Extracted page text data —
◆ ◆ ◆ ◆ ◆ ◆ ◆
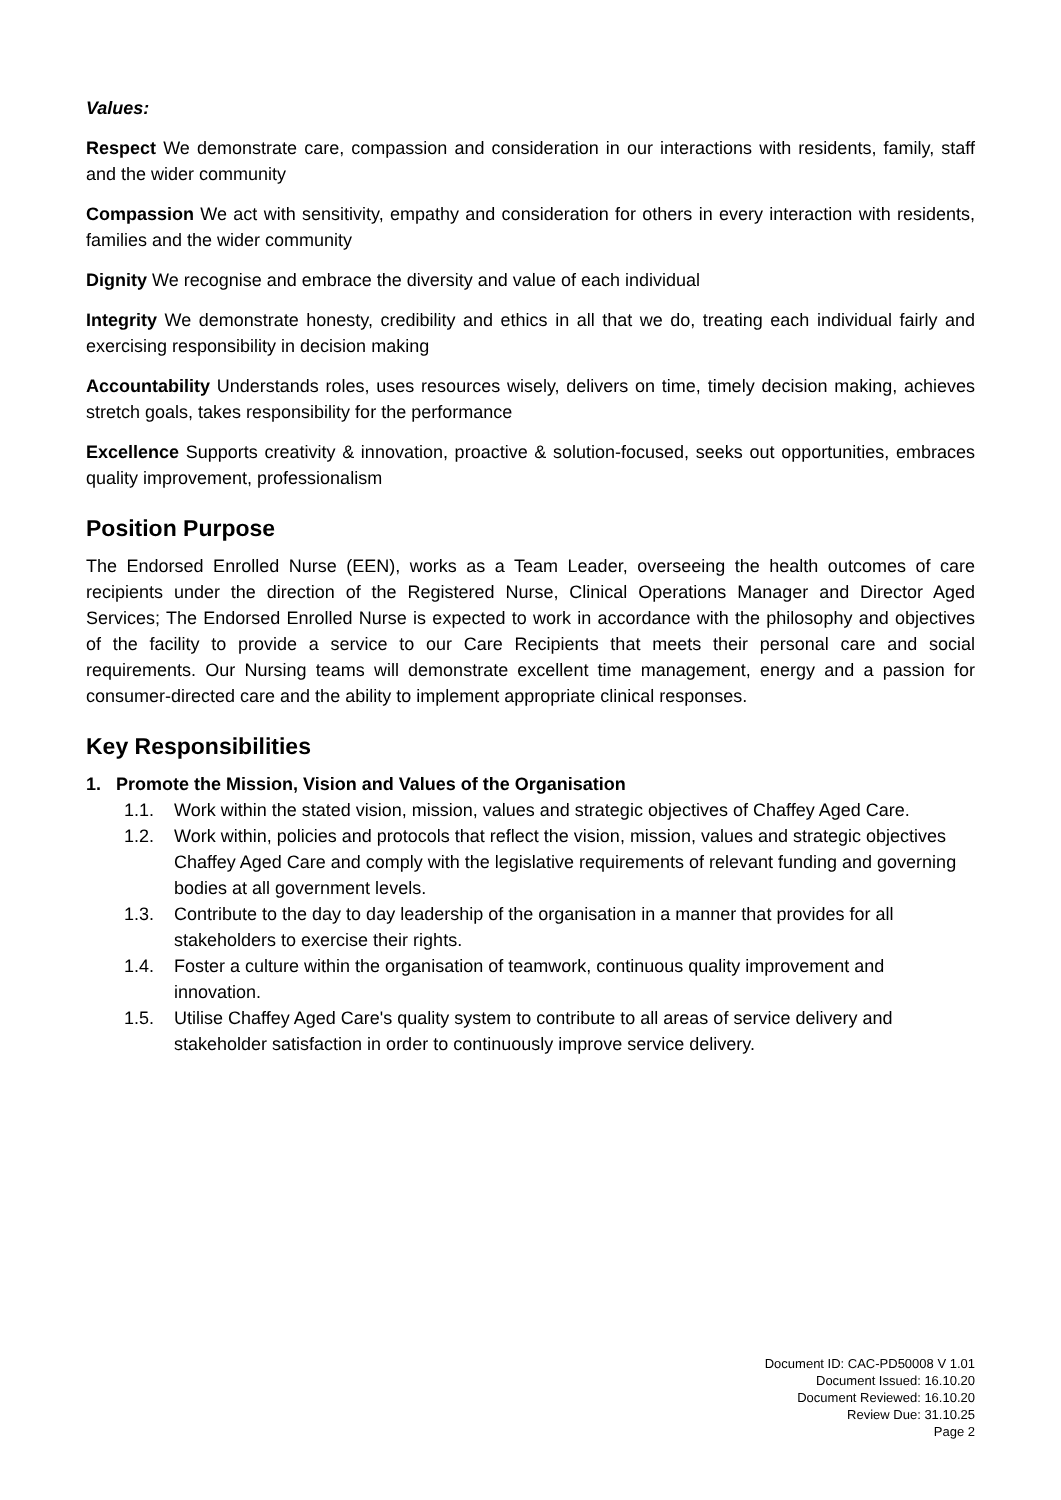Values:
Respect We demonstrate care, compassion and consideration in our interactions with residents, family, staff and the wider community
Compassion We act with sensitivity, empathy and consideration for others in every interaction with residents, families and the wider community
Dignity We recognise and embrace the diversity and value of each individual
Integrity We demonstrate honesty, credibility and ethics in all that we do, treating each individual fairly and exercising responsibility in decision making
Accountability Understands roles, uses resources wisely, delivers on time, timely decision making, achieves stretch goals, takes responsibility for the performance
Excellence Supports creativity & innovation, proactive & solution-focused, seeks out opportunities, embraces quality improvement, professionalism
Position Purpose
The Endorsed Enrolled Nurse (EEN), works as a Team Leader, overseeing the health outcomes of care recipients under the direction of the Registered Nurse, Clinical Operations Manager and Director Aged Services; The Endorsed Enrolled Nurse is expected to work in accordance with the philosophy and objectives of the facility to provide a service to our Care Recipients that meets their personal care and social requirements. Our Nursing teams will demonstrate excellent time management, energy and a passion for consumer-directed care and the ability to implement appropriate clinical responses.
Key Responsibilities
1. Promote the Mission, Vision and Values of the Organisation
1.1. Work within the stated vision, mission, values and strategic objectives of Chaffey Aged Care.
1.2. Work within, policies and protocols that reflect the vision, mission, values and strategic objectives Chaffey Aged Care and comply with the legislative requirements of relevant funding and governing bodies at all government levels.
1.3. Contribute to the day to day leadership of the organisation in a manner that provides for all stakeholders to exercise their rights.
1.4. Foster a culture within the organisation of teamwork, continuous quality improvement and innovation.
1.5. Utilise Chaffey Aged Care's quality system to contribute to all areas of service delivery and stakeholder satisfaction in order to continuously improve service delivery.
Document ID: CAC-PD50008 V 1.01
Document Issued: 16.10.20
Document Reviewed: 16.10.20
Review Due: 31.10.25
Page 2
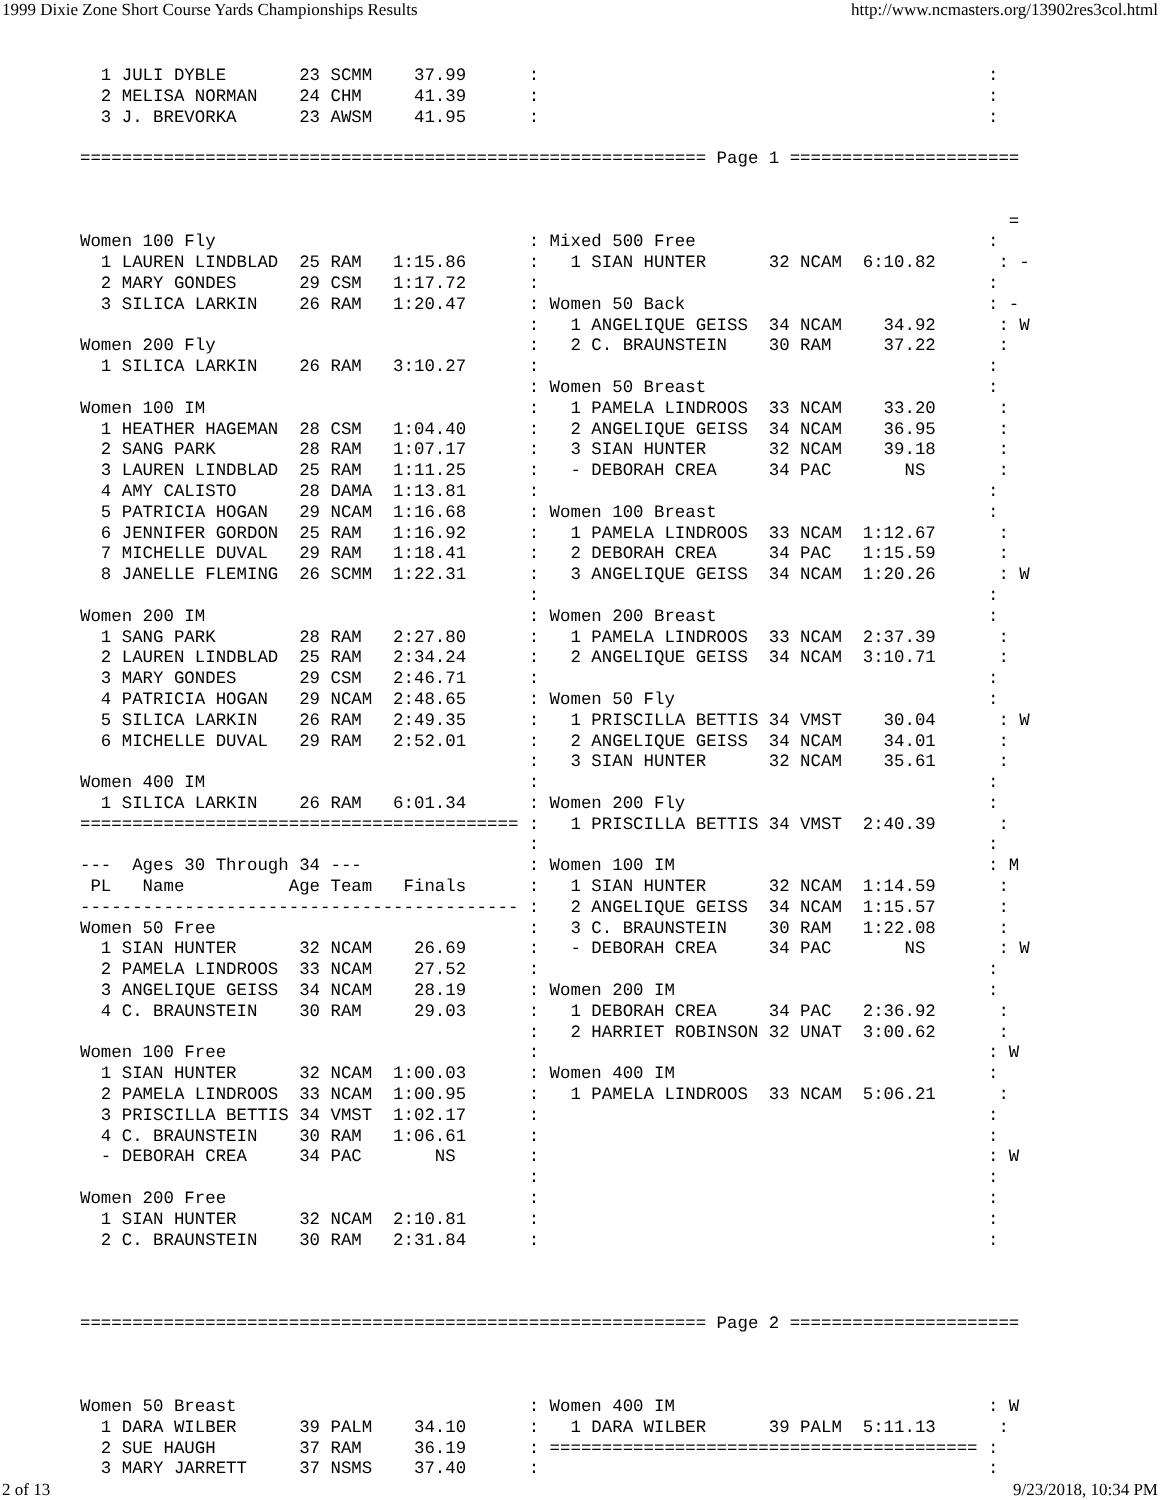1999 Dixie Zone Short Course Yards Championships Results http://www.ncmasters.org/13902res3col.html
  1 JULI DYBLE       23 SCMM    37.99      :                                           :
  2 MELISA NORMAN    24 CHM     41.39      :                                           :
  3 J. BREVORKA      23 AWSM    41.95      :                                           :

============================================================ Page 1 ======================


                                                                                         =
Women 100 Fly                              : Mixed 500 Free                            :
  1 LAUREN LINDBLAD  25 RAM   1:15.86      :   1 SIAN HUNTER      32 NCAM  6:10.82      : -
  2 MARY GONDES      29 CSM   1:17.72      :                                           :  
  3 SILICA LARKIN    26 RAM   1:20.47      : Women 50 Back                             : -
                                           :   1 ANGELIQUE GEISS  34 NCAM    34.92      : W
Women 200 Fly                              :   2 C. BRAUNSTEIN    30 RAM     37.22      :
  1 SILICA LARKIN    26 RAM   3:10.27      :                                           :
                                           : Women 50 Breast                           :
Women 100 IM                               :   1 PAMELA LINDROOS  33 NCAM    33.20      :
  1 HEATHER HAGEMAN  28 CSM   1:04.40      :   2 ANGELIQUE GEISS  34 NCAM    36.95      :
  2 SANG PARK        28 RAM   1:07.17      :   3 SIAN HUNTER      32 NCAM    39.18      :
  3 LAUREN LINDBLAD  25 RAM   1:11.25      :   - DEBORAH CREA     34 PAC       NS       :
  4 AMY CALISTO      28 DAMA  1:13.81      :                                           :
  5 PATRICIA HOGAN   29 NCAM  1:16.68      : Women 100 Breast                          :
  6 JENNIFER GORDON  25 RAM   1:16.92      :   1 PAMELA LINDROOS  33 NCAM  1:12.67      :
  7 MICHELLE DUVAL   29 RAM   1:18.41      :   2 DEBORAH CREA     34 PAC   1:15.59      :
  8 JANELLE FLEMING  26 SCMM  1:22.31      :   3 ANGELIQUE GEISS  34 NCAM  1:20.26      : W
                                           :                                           :
Women 200 IM                               : Women 200 Breast                          :
  1 SANG PARK        28 RAM   2:27.80      :   1 PAMELA LINDROOS  33 NCAM  2:37.39      :
  2 LAUREN LINDBLAD  25 RAM   2:34.24      :   2 ANGELIQUE GEISS  34 NCAM  3:10.71      :
  3 MARY GONDES      29 CSM   2:46.71      :                                           :
  4 PATRICIA HOGAN   29 NCAM  2:48.65      : Women 50 Fly                              :
  5 SILICA LARKIN    26 RAM   2:49.35      :   1 PRISCILLA BETTIS 34 VMST    30.04      : W
  6 MICHELLE DUVAL   29 RAM   2:52.01      :   2 ANGELIQUE GEISS  34 NCAM    34.01      :
                                           :   3 SIAN HUNTER      32 NCAM    35.61      :
Women 400 IM                               :                                           :
  1 SILICA LARKIN    26 RAM   6:01.34      : Women 200 Fly                             :
========================================== :   1 PRISCILLA BETTIS 34 VMST  2:40.39      :
                                           :                                           :
---  Ages 30 Through 34 ---                : Women 100 IM                              : M
 PL   Name          Age Team   Finals      :   1 SIAN HUNTER      32 NCAM  1:14.59      :
------------------------------------------ :   2 ANGELIQUE GEISS  34 NCAM  1:15.57      :
Women 50 Free                              :   3 C. BRAUNSTEIN    30 RAM   1:22.08      :
  1 SIAN HUNTER      32 NCAM    26.69      :   - DEBORAH CREA     34 PAC       NS       : W
  2 PAMELA LINDROOS  33 NCAM    27.52      :                                           :
  3 ANGELIQUE GEISS  34 NCAM    28.19      : Women 200 IM                              :
  4 C. BRAUNSTEIN    30 RAM     29.03      :   1 DEBORAH CREA     34 PAC   2:36.92      :
                                           :   2 HARRIET ROBINSON 32 UNAT  3:00.62      :
Women 100 Free                             :                                           : W
  1 SIAN HUNTER      32 NCAM  1:00.03      : Women 400 IM                              :
  2 PAMELA LINDROOS  33 NCAM  1:00.95      :   1 PAMELA LINDROOS  33 NCAM  5:06.21      :
  3 PRISCILLA BETTIS 34 VMST  1:02.17      :                                           :
  4 C. BRAUNSTEIN    30 RAM   1:06.61      :                                           :
  - DEBORAH CREA     34 PAC       NS       :                                           : W
                                           :                                           :
Women 200 Free                             :                                           :
  1 SIAN HUNTER      32 NCAM  2:10.81      :                                           :
  2 C. BRAUNSTEIN    30 RAM   2:31.84      :                                           :



============================================================ Page 2 ======================



Women 50 Breast                            : Women 400 IM                              : W
  1 DARA WILBER      39 PALM    34.10      :   1 DARA WILBER      39 PALM  5:11.13      :
  2 SUE HAUGH        37 RAM     36.19      : ========================================= :
  3 MARY JARRETT     37 NSMS    37.40      :                                           :
2 of 13 9/23/2018, 10:34 PM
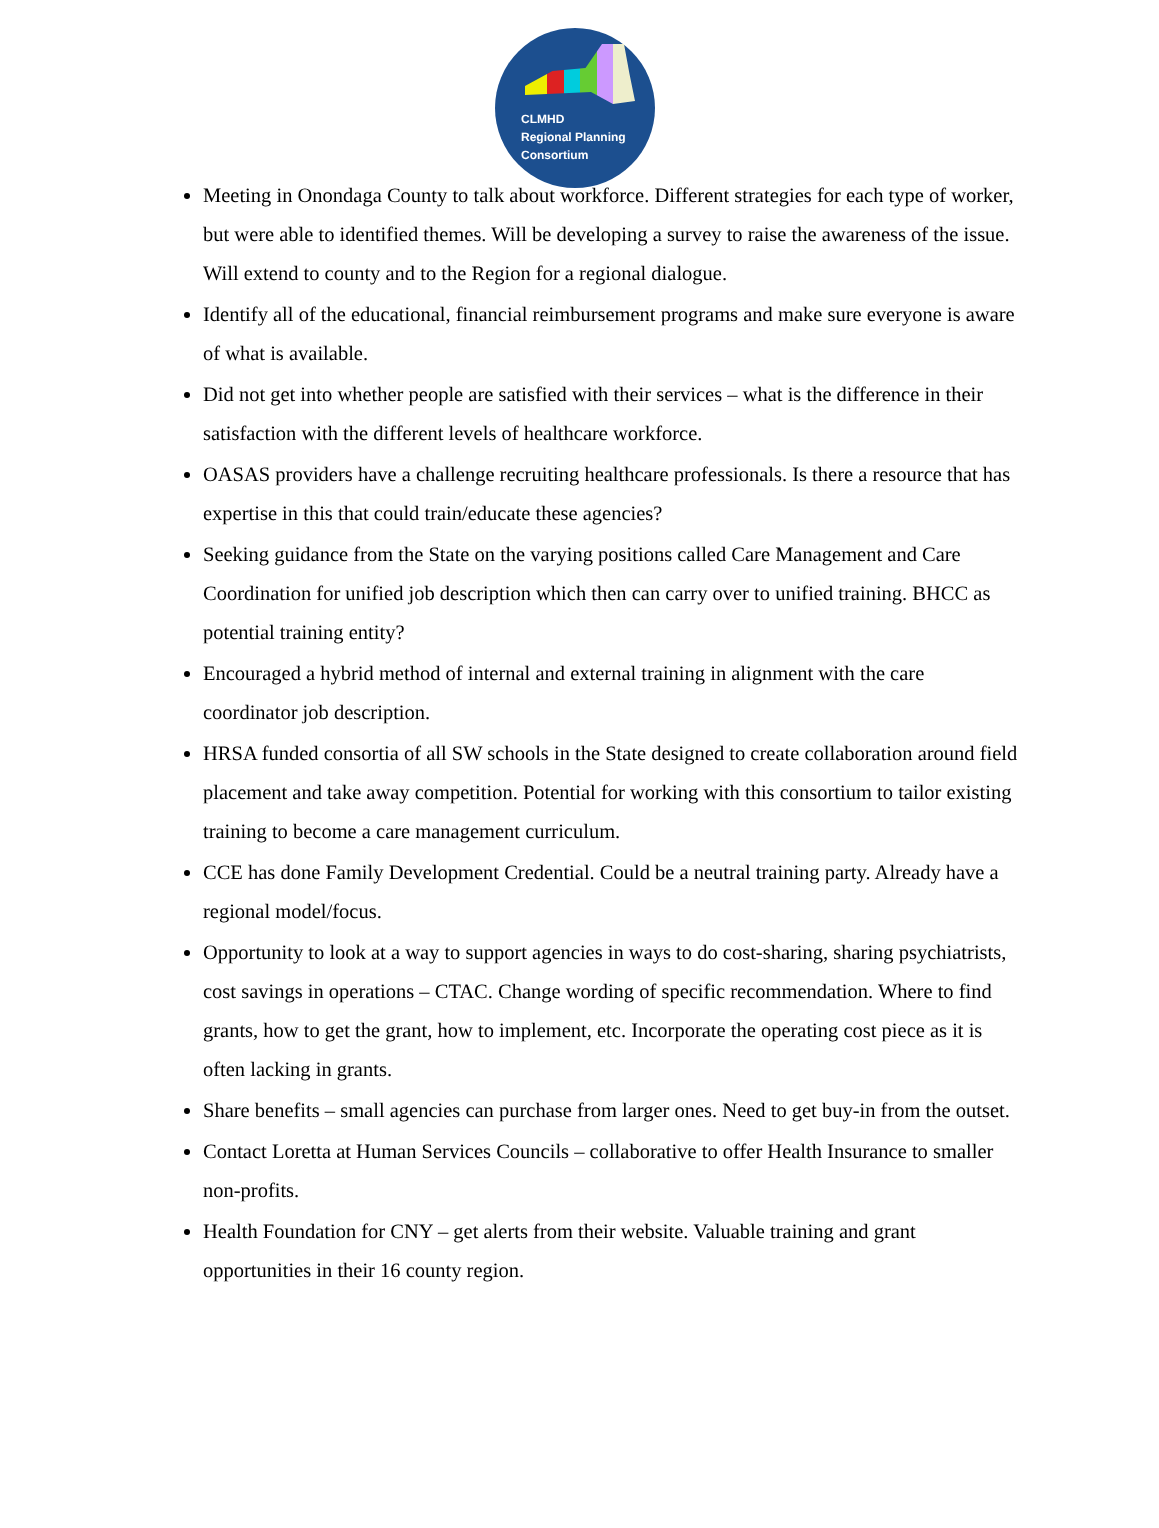CLMHD
Regional Planning
Consortium
Meeting in Onondaga County to talk about workforce. Different strategies for each type of worker, but were able to identified themes. Will be developing a survey to raise the awareness of the issue. Will extend to county and to the Region for a regional dialogue.
Identify all of the educational, financial reimbursement programs and make sure everyone is aware of what is available.
Did not get into whether people are satisfied with their services – what is the difference in their satisfaction with the different levels of healthcare workforce.
OASAS providers have a challenge recruiting healthcare professionals. Is there a resource that has expertise in this that could train/educate these agencies?
Seeking guidance from the State on the varying positions called Care Management and Care Coordination for unified job description which then can carry over to unified training. BHCC as potential training entity?
Encouraged a hybrid method of internal and external training in alignment with the care coordinator job description.
HRSA funded consortia of all SW schools in the State designed to create collaboration around field placement and take away competition. Potential for working with this consortium to tailor existing training to become a care management curriculum.
CCE has done Family Development Credential. Could be a neutral training party. Already have a regional model/focus.
Opportunity to look at a way to support agencies in ways to do cost-sharing, sharing psychiatrists, cost savings in operations – CTAC. Change wording of specific recommendation. Where to find grants, how to get the grant, how to implement, etc. Incorporate the operating cost piece as it is often lacking in grants.
Share benefits – small agencies can purchase from larger ones. Need to get buy-in from the outset.
Contact Loretta at Human Services Councils – collaborative to offer Health Insurance to smaller non-profits.
Health Foundation for CNY – get alerts from their website. Valuable training and grant opportunities in their 16 county region.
◆ ◆ ◆ ◆ ◆ ◆ ◆
Problem to work on —
Return, word for word, the lines of the data above from the line with "2 MARY GONDES" through the line with "5 SILICA LARKIN", inclusive.

Written answer —
  2 MARY GONDES      29 CSM   1:17.72      :                                           :  
  3 SILICA LARKIN    26 RAM   1:20.47      : Women 50 Back                             : -
                                           :   1 ANGELIQUE GEISS  34 NCAM    34.92      : W
Women 200 Fly                              :   2 C. BRAUNSTEIN    30 RAM     37.22      :
  1 SILICA LARKIN    26 RAM   3:10.27      :                                           :
                                           : Women 50 Breast                           :
Women 100 IM                               :   1 PAMELA LINDROOS  33 NCAM    33.20      :
  1 HEATHER HAGEMAN  28 CSM   1:04.40      :   2 ANGELIQUE GEISS  34 NCAM    36.95      :
  2 SANG PARK        28 RAM   1:07.17      :   3 SIAN HUNTER      32 NCAM    39.18      :
  3 LAUREN LINDBLAD  25 RAM   1:11.25      :   - DEBORAH CREA     34 PAC       NS       :
  4 AMY CALISTO      28 DAMA  1:13.81      :                                           :
  5 PATRICIA HOGAN   29 NCAM  1:16.68      : Women 100 Breast                          :
  6 JENNIFER GORDON  25 RAM   1:16.92      :   1 PAMELA LINDROOS  33 NCAM  1:12.67      :
  7 MICHELLE DUVAL   29 RAM   1:18.41      :   2 DEBORAH CREA     34 PAC   1:15.59      :
  8 JANELLE FLEMING  26 SCMM  1:22.31      :   3 ANGELIQUE GEISS  34 NCAM  1:20.26      : W
                                           :                                           :
Women 200 IM                               : Women 200 Breast                          :
  1 SANG PARK        28 RAM   2:27.80      :   1 PAMELA LINDROOS  33 NCAM  2:37.39      :
  2 LAUREN LINDBLAD  25 RAM   2:34.24      :   2 ANGELIQUE GEISS  34 NCAM  3:10.71      :
  3 MARY GONDES      29 CSM   2:46.71      :                                           :
  4 PATRICIA HOGAN   29 NCAM  2:48.65      : Women 50 Fly                              :
  5 SILICA LARKIN    26 RAM   2:49.35      :   1 PRISCILLA BETTIS 34 VMST    30.04      : W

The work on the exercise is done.